Exercise instructions:
Reprint the lines below as they are, minus the pictures.

Recorded information:
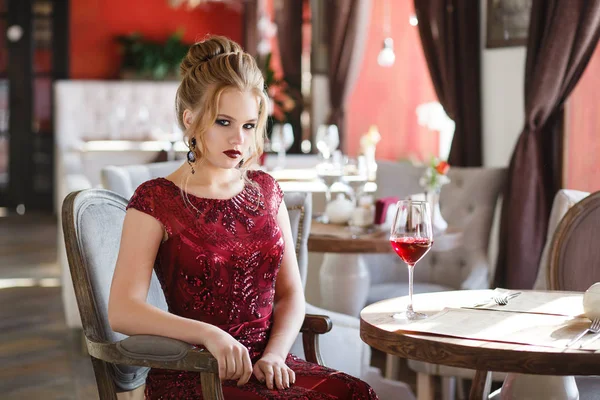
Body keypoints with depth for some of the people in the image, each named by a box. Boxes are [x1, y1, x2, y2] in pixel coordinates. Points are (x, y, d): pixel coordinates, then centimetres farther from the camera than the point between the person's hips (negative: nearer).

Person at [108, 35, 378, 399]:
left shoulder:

Task response:
Body keypoints with depth for some of the people in the image, each named by a box. Boxes are [x1, y1, x2, y2] in pixel coordinates. Points are (x, y, d): pixel coordinates, then centimetres farther from the camera than the point between the person's hips (negative: nearer).

Person at [108, 35, 378, 399]:
left shoulder:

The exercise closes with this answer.